Purpose : A dose ranging study is an essential step in early drug development to determine its therapeutic window. The clinical trial requires controlled administration of different dose levels to observe the dose-response profile of a drug. For intraocular applications, dose levels are currently achieved with different concentrations of the same active ingredient in a fixed volume. This cost intensive approach using multiple formulations is taken due to injection volume limitations, and poor accuracy and precision of conventional currently available syringes. An accurate and precise microliter dose injection platform would allow a cost-effective approach to control dose levels by varying volumes of a single formulation concentration.

Methods : The MDS technical performance was evaluated at two time points, as manufactured (t=0) and after two years (t=24 months) (accelerated aging). At t=0, in vitro delivered dose volumes for four dose levels— 9µL, 25µL, 37.5µL, and 50µL—were measured using a validated gravimetric test method (n=9 each). A bracketing approach was employed for t=24 months; delivered dose volumes were measured for the 9µL and 50µL dose levels. Subvisible particle count and endotoxin content were also both measured at t=0 and t=24 months. The MDS was further tested for biocompatibility.

Results : The MDS had mean delivered volumes and standard deviations of 9.3±0.5µL, 25.9±0.5µL, 38.0±0.5µL, and 50.2±0.7µL for t=0. And at t=24 months, the 9µL and 50µL dose levels had 8.6±0.2µL and 50.3±0.8µL. Delivered volumes never exceeded the target ±3µL from the intended dose. Subvisible particle count and endotoxin content were within acceptable limits for ophthalmic applications at both time points. The MDS also conformed to all standard test requirements for biocompatibility.
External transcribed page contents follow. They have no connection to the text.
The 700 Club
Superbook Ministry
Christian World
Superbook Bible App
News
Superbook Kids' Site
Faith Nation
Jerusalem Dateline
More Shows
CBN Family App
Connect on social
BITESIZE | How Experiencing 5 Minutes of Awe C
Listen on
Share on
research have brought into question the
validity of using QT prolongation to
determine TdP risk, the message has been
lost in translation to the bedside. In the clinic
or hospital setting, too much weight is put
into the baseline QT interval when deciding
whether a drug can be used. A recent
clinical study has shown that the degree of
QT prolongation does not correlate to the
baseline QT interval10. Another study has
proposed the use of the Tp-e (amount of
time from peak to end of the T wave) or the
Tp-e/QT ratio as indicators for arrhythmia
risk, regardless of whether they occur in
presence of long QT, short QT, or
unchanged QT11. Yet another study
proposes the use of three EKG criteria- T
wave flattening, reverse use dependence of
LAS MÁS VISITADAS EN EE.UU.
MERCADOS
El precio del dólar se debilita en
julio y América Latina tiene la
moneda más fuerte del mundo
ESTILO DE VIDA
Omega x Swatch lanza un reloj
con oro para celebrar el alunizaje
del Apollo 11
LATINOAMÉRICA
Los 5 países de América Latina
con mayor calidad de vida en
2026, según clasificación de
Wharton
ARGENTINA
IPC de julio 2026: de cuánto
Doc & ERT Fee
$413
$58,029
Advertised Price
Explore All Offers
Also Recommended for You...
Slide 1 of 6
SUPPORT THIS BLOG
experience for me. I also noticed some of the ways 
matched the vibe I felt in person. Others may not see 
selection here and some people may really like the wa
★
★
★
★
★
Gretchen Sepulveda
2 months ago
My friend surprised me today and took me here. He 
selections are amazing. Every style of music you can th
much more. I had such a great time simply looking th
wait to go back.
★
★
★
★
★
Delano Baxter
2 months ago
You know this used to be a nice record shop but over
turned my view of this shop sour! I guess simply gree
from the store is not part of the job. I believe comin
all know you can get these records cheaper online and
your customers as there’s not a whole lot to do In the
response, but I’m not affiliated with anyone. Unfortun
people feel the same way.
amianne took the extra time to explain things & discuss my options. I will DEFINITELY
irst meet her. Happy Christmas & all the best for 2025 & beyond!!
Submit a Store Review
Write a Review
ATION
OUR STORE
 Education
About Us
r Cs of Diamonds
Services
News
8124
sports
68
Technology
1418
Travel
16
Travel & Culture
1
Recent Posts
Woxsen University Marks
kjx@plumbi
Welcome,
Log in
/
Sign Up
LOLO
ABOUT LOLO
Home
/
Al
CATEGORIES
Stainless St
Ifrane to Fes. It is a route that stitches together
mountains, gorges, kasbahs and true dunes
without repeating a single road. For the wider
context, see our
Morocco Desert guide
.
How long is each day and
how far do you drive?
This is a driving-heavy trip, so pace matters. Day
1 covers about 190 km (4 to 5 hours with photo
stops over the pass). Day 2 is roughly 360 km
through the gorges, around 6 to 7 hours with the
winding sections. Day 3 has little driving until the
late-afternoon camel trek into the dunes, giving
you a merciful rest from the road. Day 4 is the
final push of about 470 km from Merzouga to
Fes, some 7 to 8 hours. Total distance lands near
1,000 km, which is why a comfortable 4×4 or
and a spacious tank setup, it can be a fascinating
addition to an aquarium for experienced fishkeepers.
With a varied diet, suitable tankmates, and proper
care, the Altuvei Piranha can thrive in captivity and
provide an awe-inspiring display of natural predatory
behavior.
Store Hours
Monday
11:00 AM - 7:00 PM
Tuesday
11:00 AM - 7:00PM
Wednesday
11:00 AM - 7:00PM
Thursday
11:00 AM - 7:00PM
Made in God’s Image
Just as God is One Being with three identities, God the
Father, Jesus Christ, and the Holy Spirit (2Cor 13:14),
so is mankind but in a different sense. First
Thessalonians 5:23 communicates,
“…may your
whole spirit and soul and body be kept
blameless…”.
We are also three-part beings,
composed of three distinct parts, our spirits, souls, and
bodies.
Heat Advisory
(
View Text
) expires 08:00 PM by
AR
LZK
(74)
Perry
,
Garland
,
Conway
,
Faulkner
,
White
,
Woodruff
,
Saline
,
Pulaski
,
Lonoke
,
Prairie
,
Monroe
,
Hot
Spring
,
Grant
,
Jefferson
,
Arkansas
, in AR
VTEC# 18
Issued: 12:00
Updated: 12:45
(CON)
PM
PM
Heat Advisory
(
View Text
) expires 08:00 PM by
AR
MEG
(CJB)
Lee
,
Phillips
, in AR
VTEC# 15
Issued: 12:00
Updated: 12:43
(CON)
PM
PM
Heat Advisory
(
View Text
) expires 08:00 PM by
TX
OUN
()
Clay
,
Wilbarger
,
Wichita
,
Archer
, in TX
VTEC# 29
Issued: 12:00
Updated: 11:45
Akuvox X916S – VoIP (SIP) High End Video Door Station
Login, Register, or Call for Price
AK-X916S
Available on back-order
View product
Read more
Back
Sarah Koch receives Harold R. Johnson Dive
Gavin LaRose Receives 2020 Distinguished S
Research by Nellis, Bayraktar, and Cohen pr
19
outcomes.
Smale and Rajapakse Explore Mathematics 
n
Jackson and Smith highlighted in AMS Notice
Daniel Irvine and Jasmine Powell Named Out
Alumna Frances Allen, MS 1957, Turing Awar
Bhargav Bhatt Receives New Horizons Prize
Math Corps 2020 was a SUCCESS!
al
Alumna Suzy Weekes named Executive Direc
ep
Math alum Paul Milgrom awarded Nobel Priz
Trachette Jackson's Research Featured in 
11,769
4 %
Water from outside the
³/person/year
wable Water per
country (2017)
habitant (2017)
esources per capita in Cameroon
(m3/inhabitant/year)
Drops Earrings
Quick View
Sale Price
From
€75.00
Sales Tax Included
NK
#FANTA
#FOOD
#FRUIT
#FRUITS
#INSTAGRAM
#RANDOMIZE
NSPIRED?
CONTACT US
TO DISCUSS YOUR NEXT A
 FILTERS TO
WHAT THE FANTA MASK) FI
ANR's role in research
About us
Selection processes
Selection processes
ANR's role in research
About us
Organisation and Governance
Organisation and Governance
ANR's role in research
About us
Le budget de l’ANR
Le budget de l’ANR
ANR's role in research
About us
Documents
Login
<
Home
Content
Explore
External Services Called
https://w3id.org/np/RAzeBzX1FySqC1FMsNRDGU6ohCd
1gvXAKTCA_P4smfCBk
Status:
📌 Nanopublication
Conclusions : The results report the MDS as accurate and precise for microliter dosing. Use of the MDS in a human dose ranging clinical trial allowed for dose levels to be clearly controlled with different volumes of a single formulation, where inaccuracies of conventional delivery methods would have clouded results. This resulted in savings from reduced drug and quality control costs. Reliable results were further ensured by the material stability and biocompatibility of the MDS.

This abstract was presented at the 2024 ARVO Annual Meeting, held in Seattle, WA, May 5-9, 2024.